L’option OM et les bons wagons
Si, pour tout jeune Martégal, jouer à l’OM est le graal ultime, Camara, tout juste adolescent, fait un choix de fada. « Toute ma famille supportait l’OM. Mon grand frère (Malal) y a joué, jusqu’en moins de 17 ans. Mais mon père n’a pas supporté qu’il ne soit pas conservé et, du coup, mes parents n’étaient pas très chauds pour que j’aille à l’OM », confiait-il récemment dans les colonnes de L’Équipe. « C’est Marseille qui lui a fait une meilleure proposition de stage », assure pourtant Vandezande, mais le minot prend la direction de Saint-Étienne. Première bonne décision : tout au long de sa carrière, Mahdi Camara s’est imposé comme maître de son propre destin.
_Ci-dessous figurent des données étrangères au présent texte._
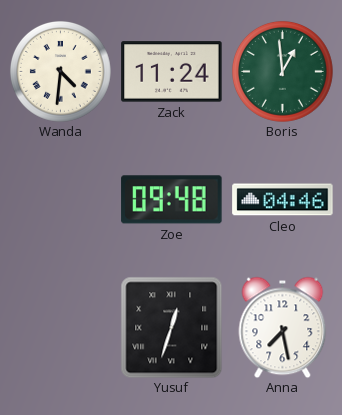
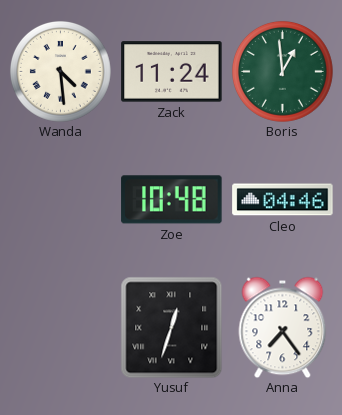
Wanda: 4:31 -> 4:29
Zoe: 09:48 -> 10:48
Anna: 7:28 -> 7:24
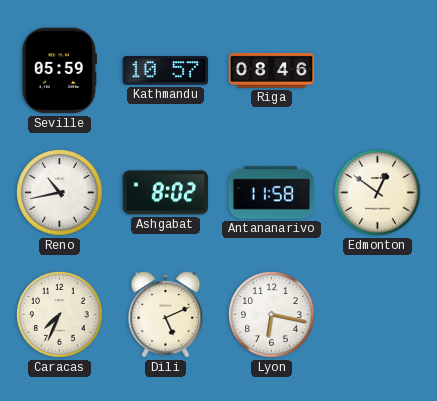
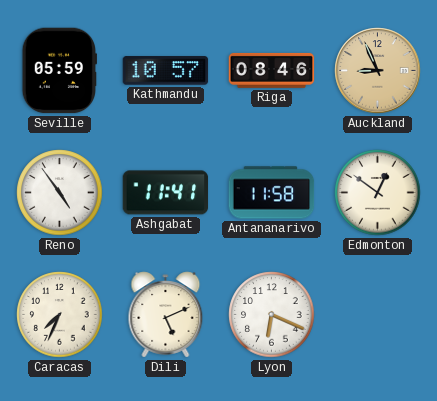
Auckland: none -> 8:56
Reno: 10:43 -> 4:54
Ashgabat: 8:02 -> 11:41
Lyon: 6:17 -> 6:19
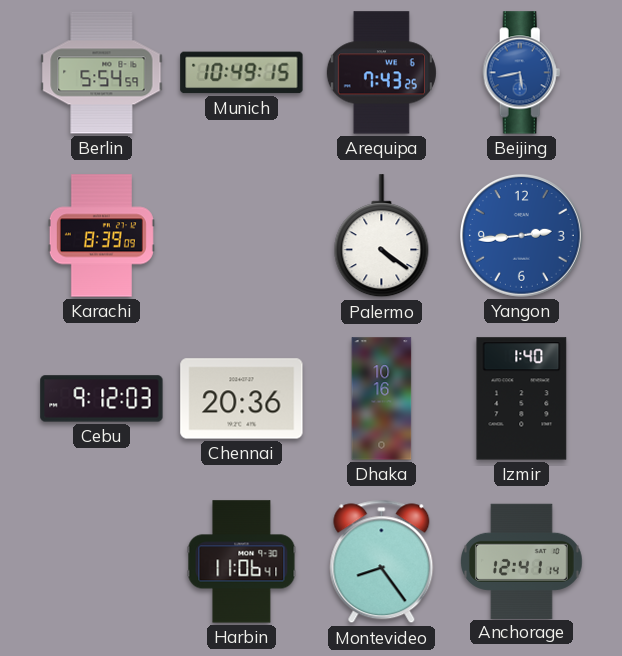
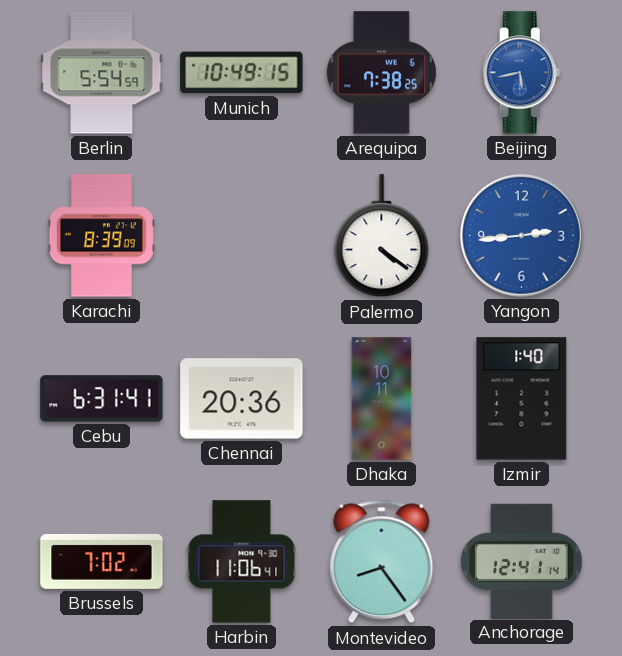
Arequipa: 7:43 -> 7:38
Cebu: 9:12 -> 6:31
Dhaka: 10:16 -> 10:11
Brussels: none -> 7:02
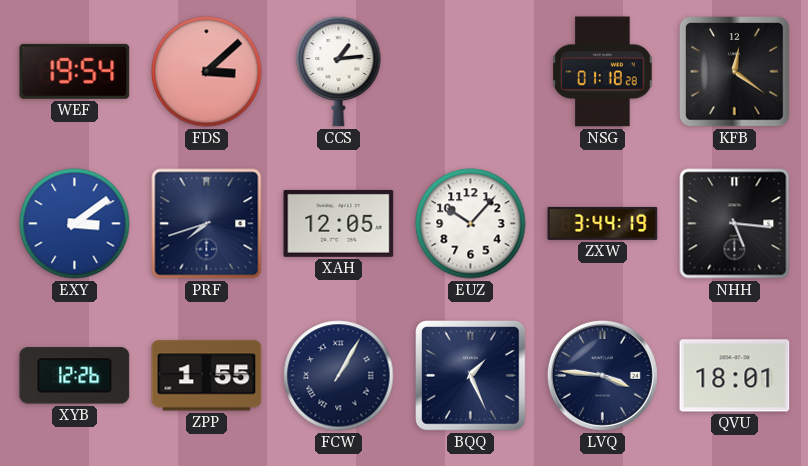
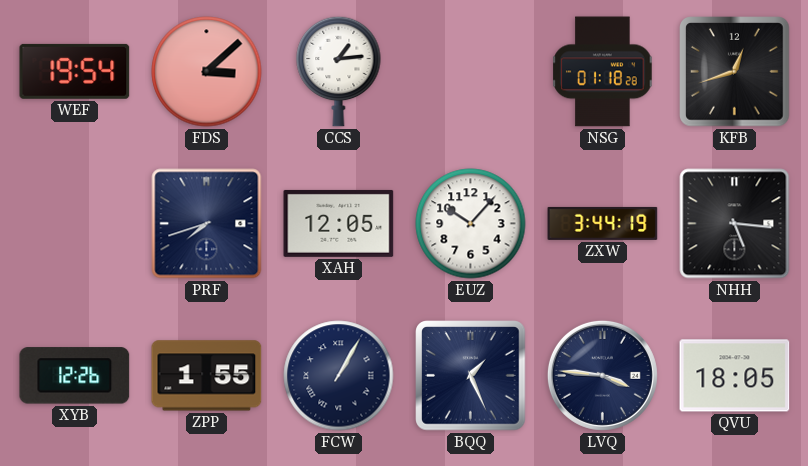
KFB: 12:21 -> 12:42
EXY: 3:09 -> none
QVU: 18:01 -> 18:05
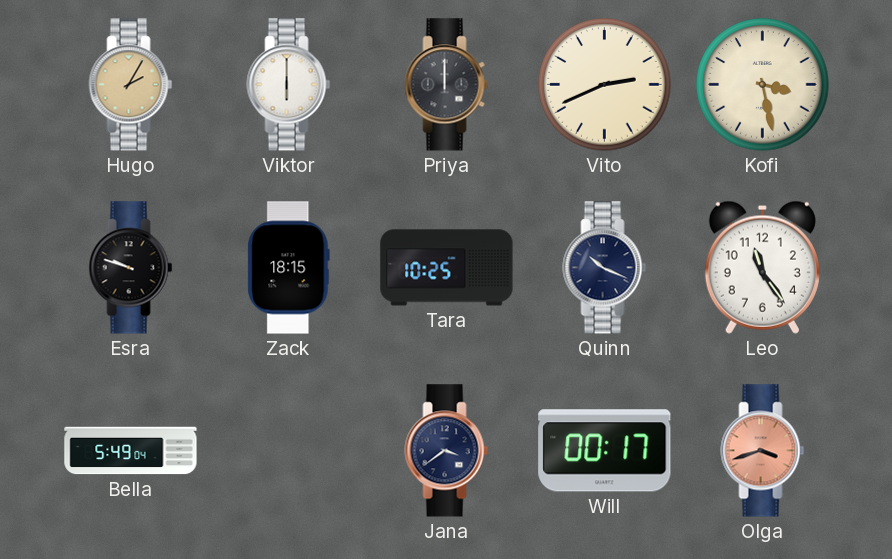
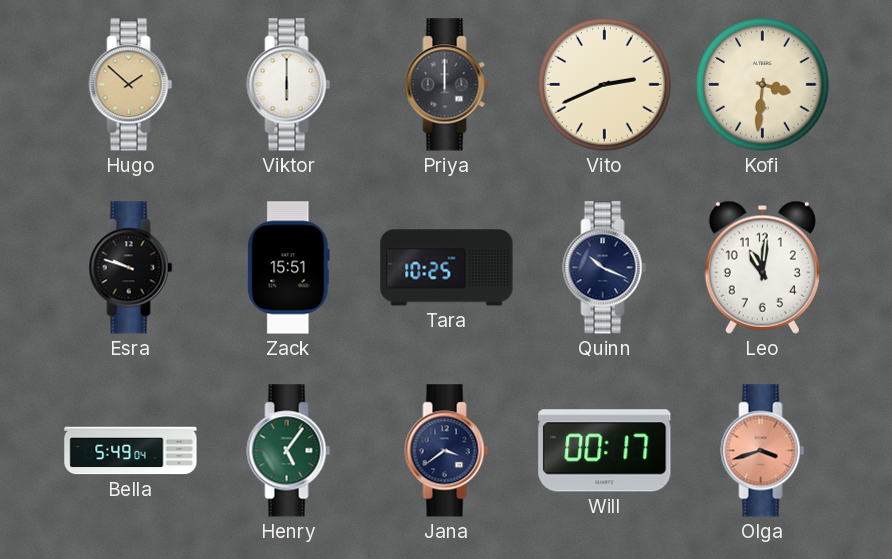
Hugo: 2:05 -> 1:52
Kofi: 3:28 -> 3:31
Zack: 18:15 -> 15:51
Leo: 11:24 -> 11:01
Henry: none -> 5:06
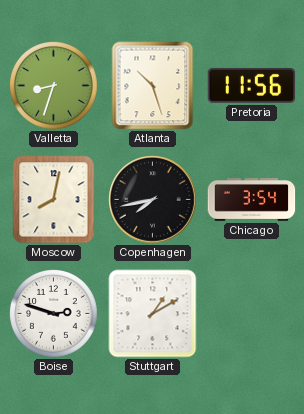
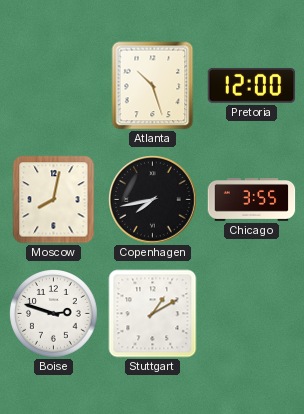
Valletta: 8:33 -> none
Pretoria: 11:56 -> 12:00
Chicago: 3:54 -> 3:55
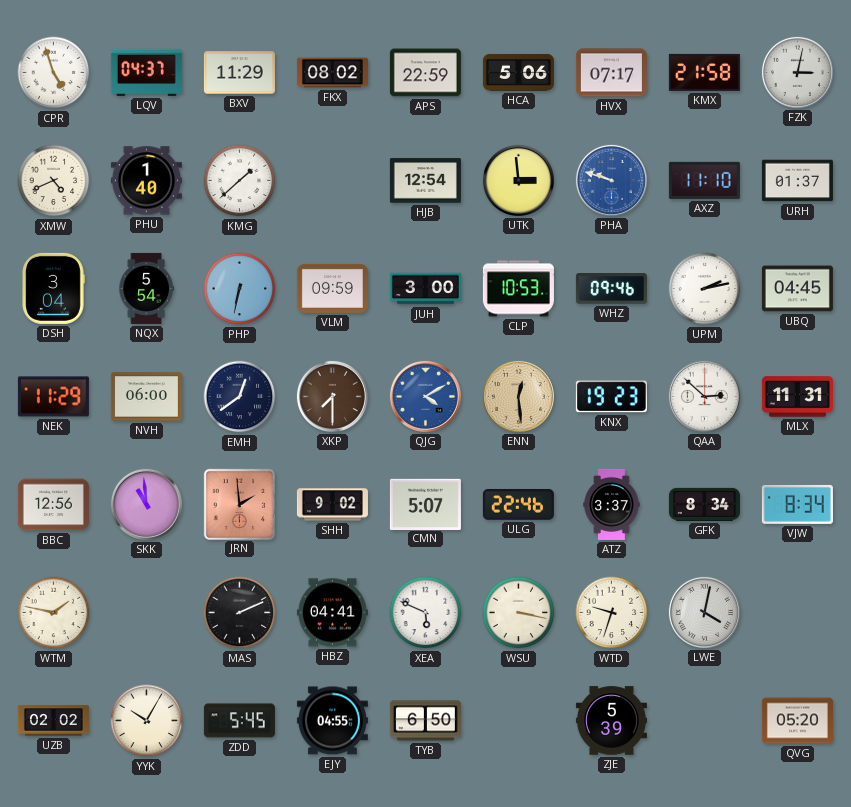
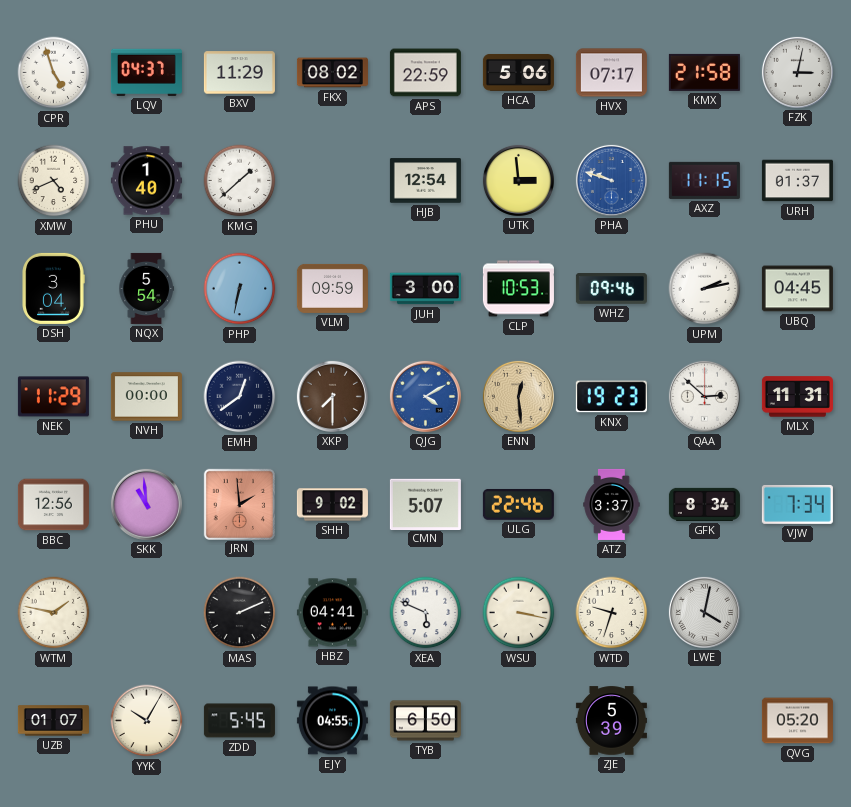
AXZ: 11:10 -> 11:15
NVH: 06:00 -> 00:00
VJW: 8:34 -> 7:34
UZB: 02:02 -> 01:07
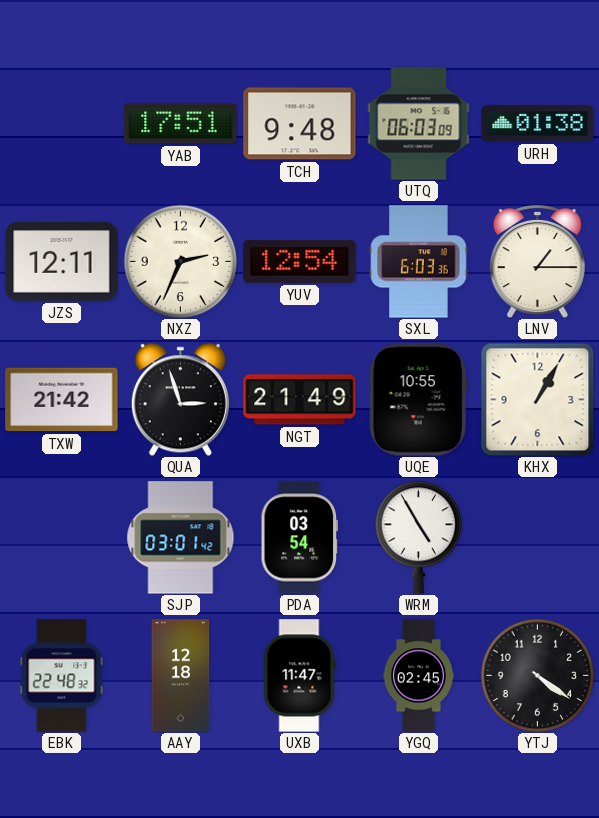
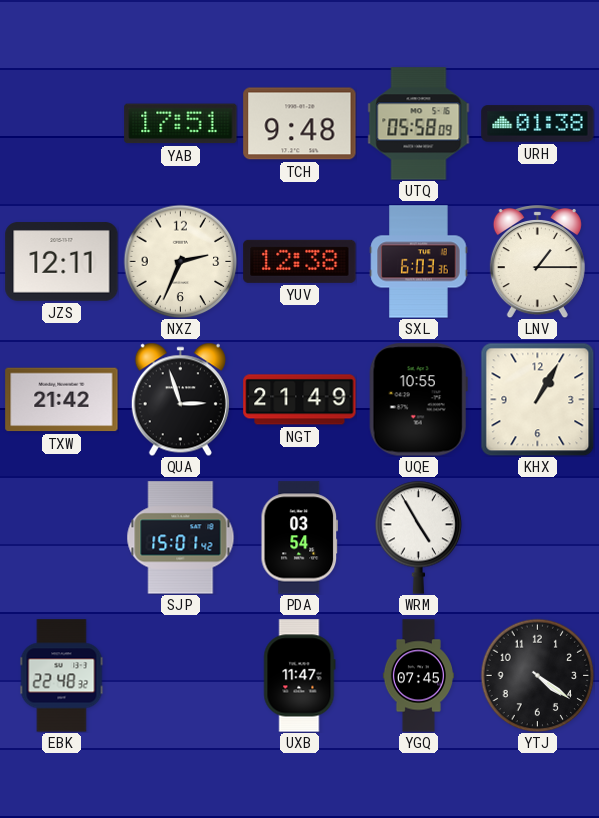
UTQ: 06:03 -> 05:58
YUV: 12:54 -> 12:38
SJP: 03:01 -> 15:01
AAY: 12:18 -> none
YGQ: 02:45 -> 07:45
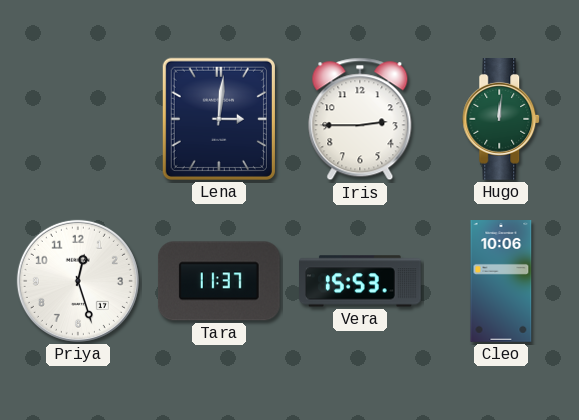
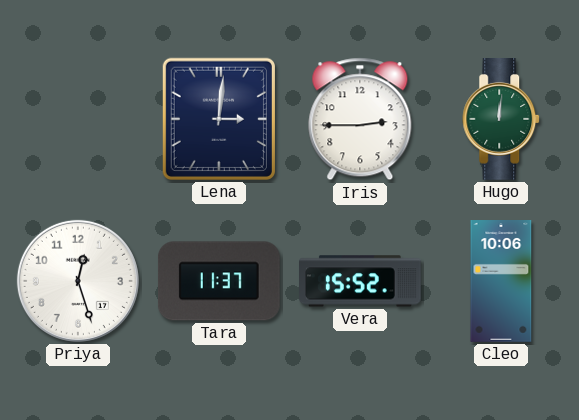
Vera: 15:53 -> 15:52
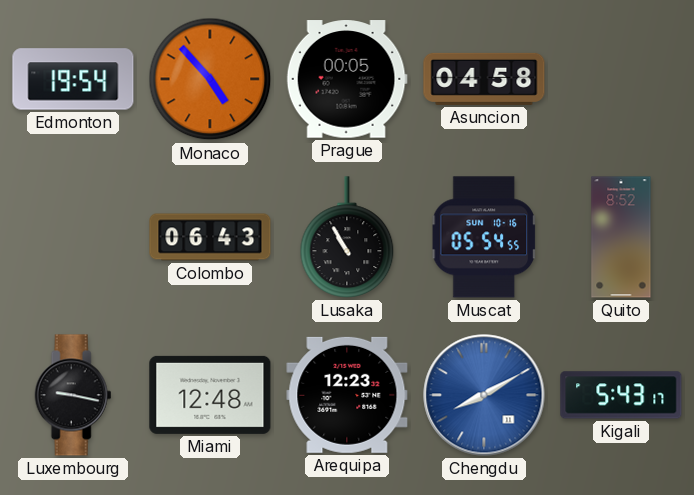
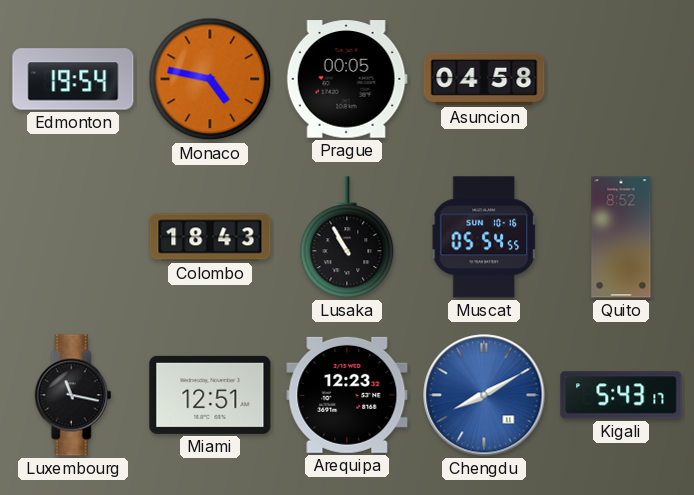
Monaco: 4:53 -> 4:47
Colombo: 06:43 -> 18:43
Luxembourg: 9:17 -> 11:17
Miami: 12:48 -> 12:51
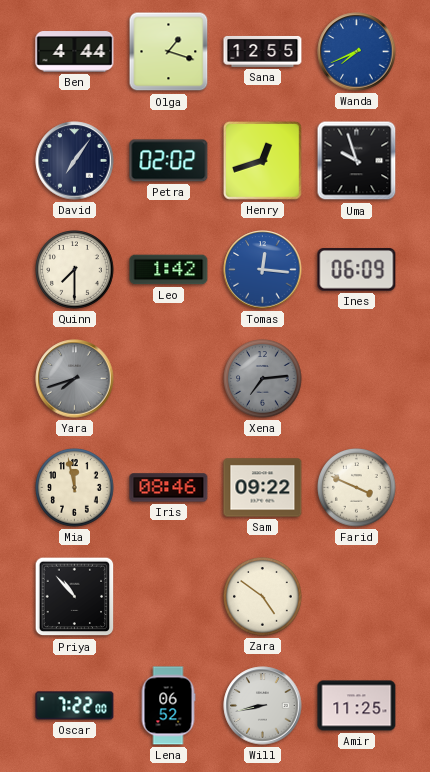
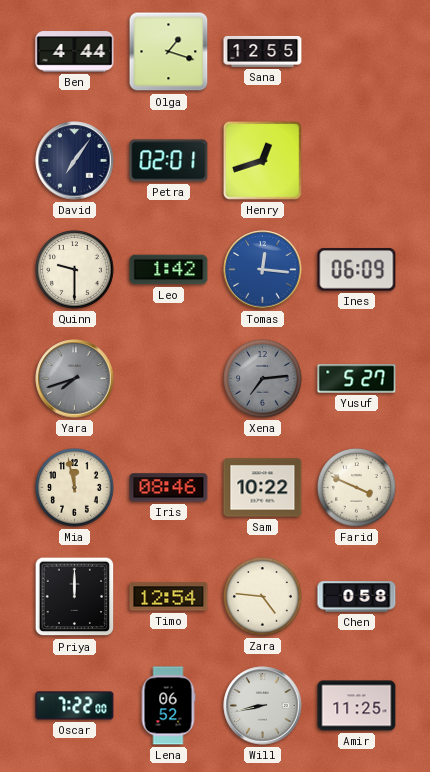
Wanda: 7:41 -> none
Petra: 02:02 -> 02:01
Uma: 9:57 -> none
Quinn: 7:30 -> 9:30
Yusuf: none -> 5:27
Sam: 09:22 -> 10:22
Priya: 10:53 -> 12:00
Timo: none -> 12:54
Zara: 4:51 -> 4:46
Chen: none -> 0:58
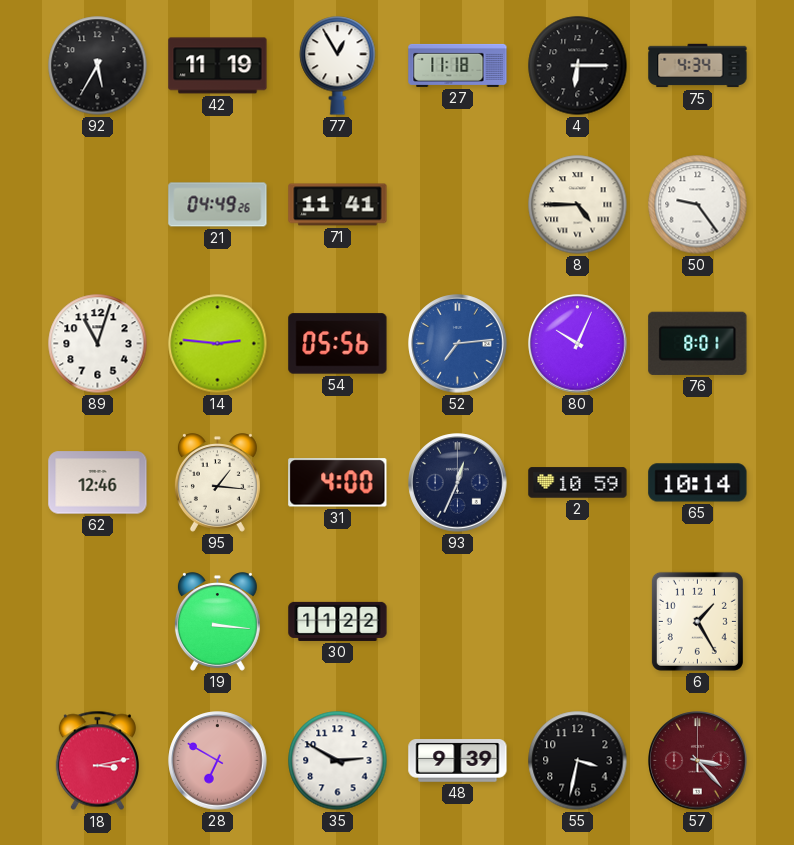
Aucun obstacle ne l’empêche de croire en ses rêves de gamin, pas même les difficultés du monde professionnel. Exemple quelques années plus tard avec ce prêt réussi à Laval, avant de finir par passer le cap à l’été 2020 au sein de l’ASSE de Claude Puel. « Le club ne comptait pas sur lui, il devait être prêté ou cédé, rejoue ce dernier. J’ai appris à le connaître et petit à petit, je trouvais qu’il faisait des choses intéressantes. Pour lui, c’était inespéré de pouvoir être en préparation avec nous et finalement, il a cassé des paliers. » Sous ses ordres, Mahdi Camara réalise deux saisons pleines en enchaînant les matchs et les bonnes performances. Et ce, pour le plus grand plaisir de ses supporters qui, en 2021, l’élisent meilleur joueur de la saison.
💬 Le message de @mahdi_camara, élu 𝙢𝙚𝙞𝙡𝙡𝙚𝙪𝙧 𝙟𝙤𝙪𝙚𝙪𝙧 de la saison, au #PeupleVert 💚 pic.twitter.com/eJd5nuP07c
— AS Saint-Étienne (@ASSEofficiel) June 11, 2021
Après avoir mouillé le maillot vert pendant neuf années et alors que le club est relégué, l’admirateur de Zizou saute dans le wagon brestois pour continuer à fouler les pelouses de Ligue 1. Encore un pari gagnant. Aujourd’hui, Mahdi Camara s’épanouit comme jamais dans le Finistère. Du point de vue de Danic, son profil correspond parfaitement au projet de l’écurie brestoise. « Il n’y a pas de vedette, tout le monde joue à son niveau. C’est pour ça que cette équipe ressemble énormément à Mahdi, et Mahdi ressemble énormément à cette équipe de Brest : elle ne fait pas de bruit, mais c’est une valeur sûre. » En une saison et demie sous la tunique rouge, le néo-Breton s’est rendu indispensable aux côtés de son ami (et adversaire régulier) d’enfance Hugo Magnetti et du MVP Pierre Lees-Melou, dans le milieu à trois d’Eric Roy. « Aujourd’hui, il s’éclate et confirme son très haut niveau. Je ne suis pas du tout étonné de le voir jouer comme ça », apprécie encore son ancien coéquipier chez les Tango. Le fruit de Martigues semble être arrivé à maturité.
Par Tom Binet et Tom Novak
Tous propos recueillis par TB et TN, sauf ceux de Mahdi Camara.